### Requirement
Whenever "will" appears in a line, please copy that line from the data.

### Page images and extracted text

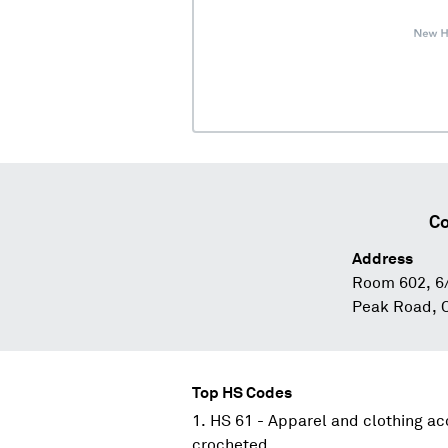
Co
Address
Room 602, 6/
Peak Road, 
Top HS Codes
HS 61 - Apparel and clothing acc
crocheted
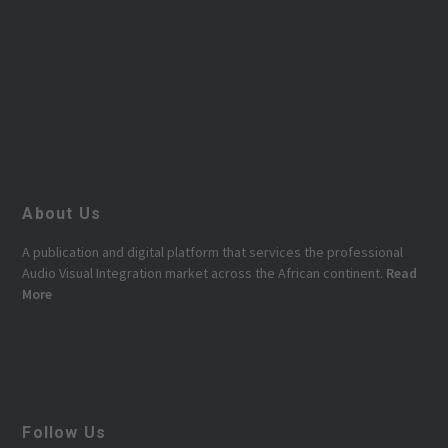
About Us
A publication and digital platform that services the professional
Audio Visual Integration market across the African continent.
Read
More
Follow Us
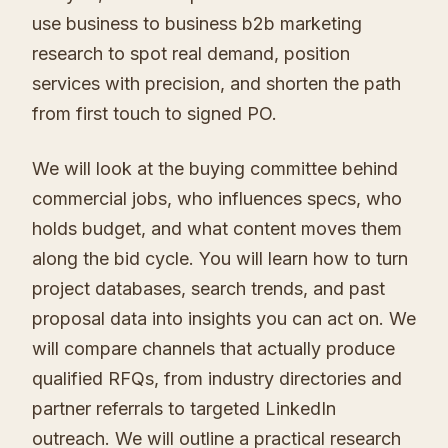
use business to business b2b marketing
research to spot real demand, position
services with precision, and shorten the path
from first touch to signed PO.
We will look at the buying committee behind
commercial jobs, who influences specs, who
holds budget, and what content moves them
along the bid cycle. You will learn how to turn
project databases, search trends, and past
proposal data into insights you can act on. We
will compare channels that actually produce
qualified RFQs, from industry directories and
partner referrals to targeted LinkedIn
outreach. We will outline a practical research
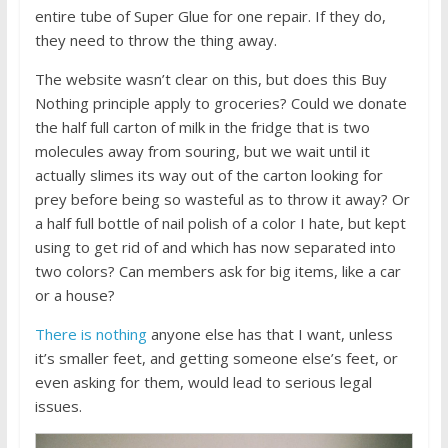
entire tube of Super Glue for one repair. If they do,
they need to throw the thing away.
The website wasn’t clear on this, but does this Buy
Nothing principle apply to groceries? Could we donate
the half full carton of milk in the fridge that is two
molecules away from souring, but we wait until it
actually slimes its way out of the carton looking for
prey before being so wasteful as to throw it away? Or
a half full bottle of nail polish of a color I hate, but kept
using to get rid of and which has now separated into
two colors? Can members ask for big items, like a car
or a house?
There is nothing
anyone else has that I want, unless
it’s smaller feet, and getting someone else’s feet, or
even asking for them, would lead to serious legal
issues.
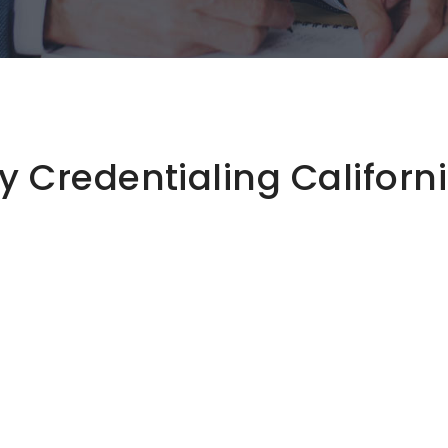
 Credentialing Californ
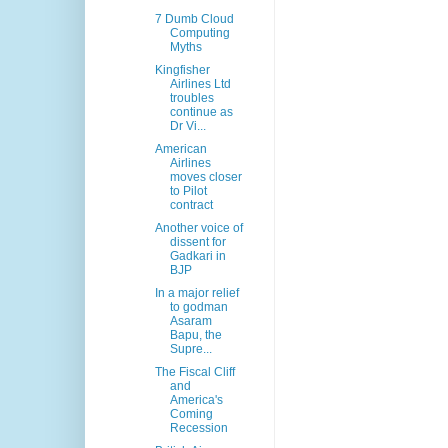
7 Dumb Cloud
Computing
Myths
Kingfisher
Airlines Ltd
troubles
continue as
Dr Vi...
American
Airlines
moves closer
to Pilot
contract
Another voice of
dissent for
Gadkari in
BJP
In a major relief
to godman
Asaram
Bapu, the
Supre...
The Fiscal Cliff
and
America's
Coming
Recession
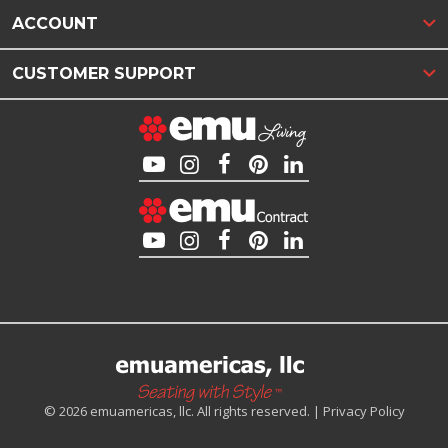
ACCOUNT
CUSTOMER SUPPORT
© 2026 emuamericas, llc. All rights reserved. |
Privacy Policy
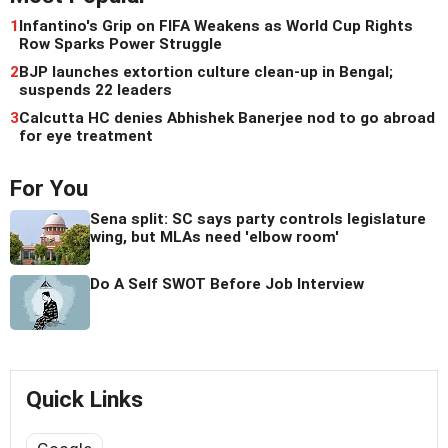
1
Infantino's Grip on FIFA Weakens as World Cup Rights
Row Sparks Power Struggle
2
BJP launches extortion culture clean-up in Bengal;
suspends 22 leaders
3
Calcutta HC denies Abhishek Banerjee nod to go abroad
for eye treatment
For You
Sena split: SC says party controls legislature
wing, but MLAs need 'elbow room'
Do A Self SWOT Before Job Interview
Quick Links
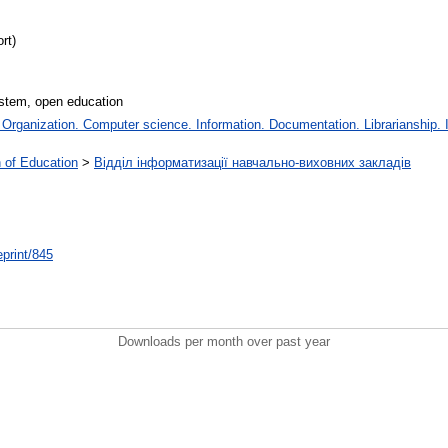
rt)
ystem, open education
rganization. Computer science. Information. Documentation. Librarianship. In
on of Education
>
Відділ інформатизації навчально-виховних закладів
/eprint/845
Downloads per month over past year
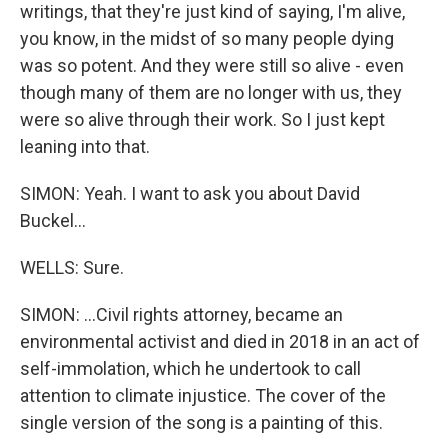
writings, that they're just kind of saying, I'm alive,
you know, in the midst of so many people dying
was so potent. And they were still so alive - even
though many of them are no longer with us, they
were so alive through their work. So I just kept
leaning into that.
SIMON: Yeah. I want to ask you about David
Buckel...
WELLS: Sure.
SIMON: ...Civil rights attorney, became an
environmental activist and died in 2018 in an act of
self-immolation, which he undertook to call
attention to climate injustice. The cover of the
single version of the song is a painting of this.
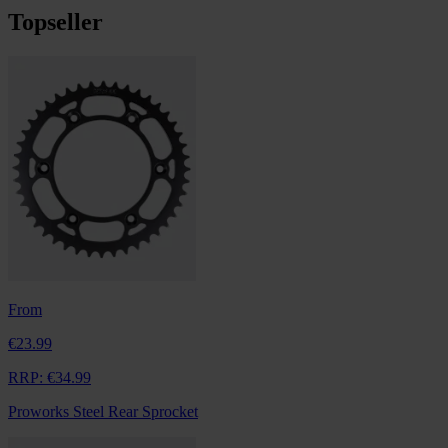
Topseller
From
€23.99
RRP:
€34.99
Proworks Steel Rear Sprocket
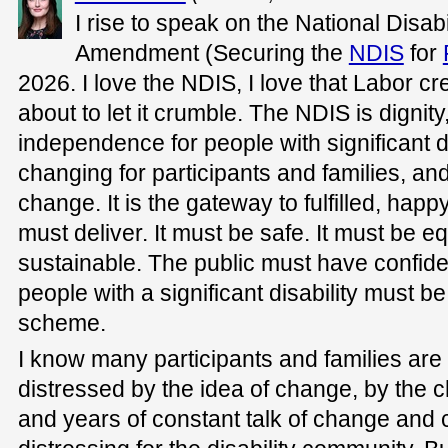
I rise to speak on the National Disa
Amendment (Securing the
NDIS
for
2026. I love the NDIS, I love that Labor cr
about to let it crumble. The NDIS is dignit
independence for people with significant dis
changing for participants and families, and
change. It is the gateway to fulfilled, happy
must deliver. It must be safe. It must be eq
sustainable. The public must have confid
people with a significant disability must be
scheme.
I know many participants and families are
distressed by the idea of change, by the ch
and years of constant talk of change and 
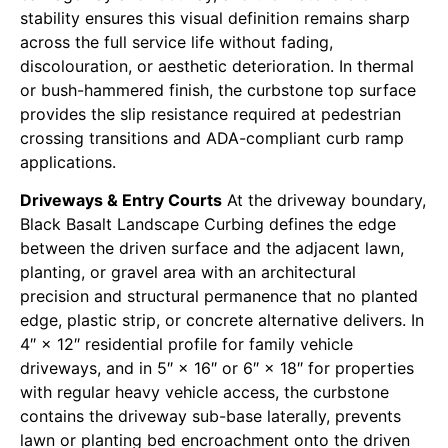
stability ensures this visual definition remains sharp
across the full service life without fading,
discolouration, or aesthetic deterioration. In thermal
or bush-hammered finish, the curbstone top surface
provides the slip resistance required at pedestrian
crossing transitions and ADA-compliant curb ramp
applications.
Driveways & Entry Courts
At the driveway boundary,
Black Basalt Landscape Curbing defines the edge
between the driven surface and the adjacent lawn,
planting, or gravel area with an architectural
precision and structural permanence that no planted
edge, plastic strip, or concrete alternative delivers. In
4″ × 12″ residential profile for family vehicle
driveways, and in 5″ × 16″ or 6″ × 18″ for properties
with regular heavy vehicle access, the curbstone
contains the driveway sub-base laterally, prevents
lawn or planting bed encroachment onto the driven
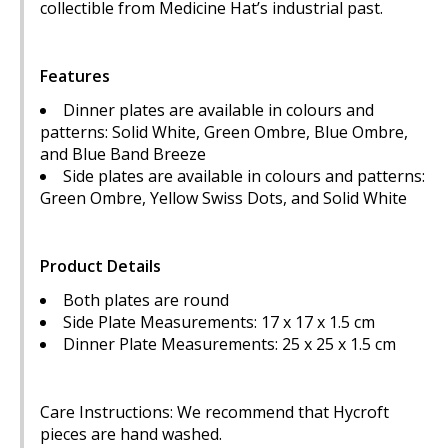
collectible from Medicine Hat’s industrial past.
Features
Dinner plates are available in colours and
patterns: Solid White, Green Ombre, Blue Ombre,
and Blue Band Breeze
Side plates are available in colours and patterns:
Green Ombre, Yellow Swiss Dots, and Solid White
Product Details
Both plates are round
Side Plate Measurements: 17 x 17 x 1.5 cm
Dinner Plate Measurements: 25 x 25 x 1.5 cm
Care Instructions: We recommend that Hycroft
pieces are hand washed.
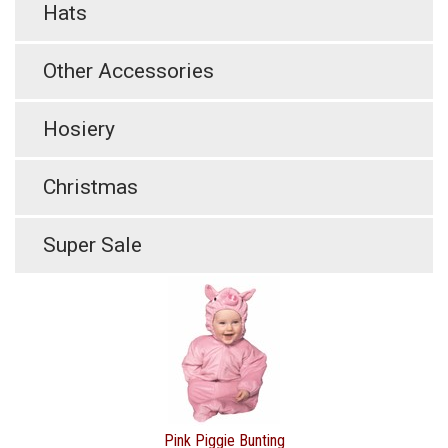
Hats
Other Accessories
Hosiery
Christmas
Super Sale
Pink Piggie Bunting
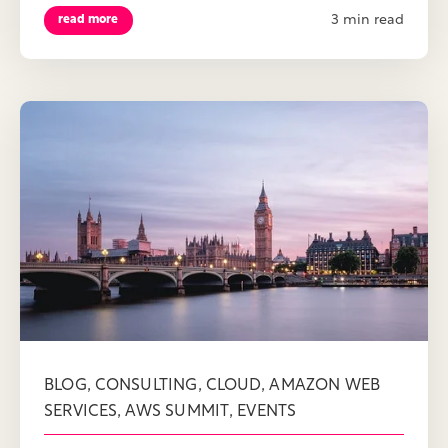
3 min read
read more
,
,
,
BLOG
CONSULTING
CLOUD
AMAZON WEB
,
,
SERVICES
AWS SUMMIT
EVENTS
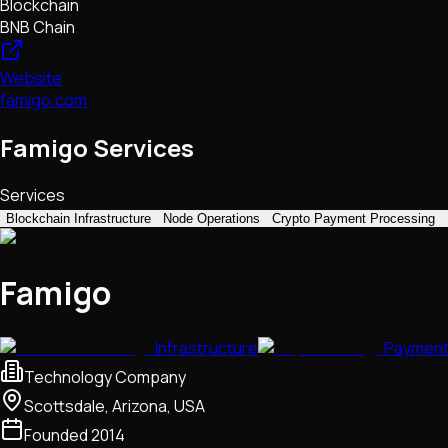
Blockchain
BNB Chain
Website
famigo.com
Famigo Services
Services
Blockchain Infrastructure
Node Operations
Crypto Payment Processing
Famigo
Infrastructure
Paymen
Technology Company
Scottsdale, Arizona, USA
Founded
2014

### Expected output
We will look at the buying committee behind
along the bid cycle. You will learn how to turn
will compare channels that actually produce
outreach. We will outline a practical research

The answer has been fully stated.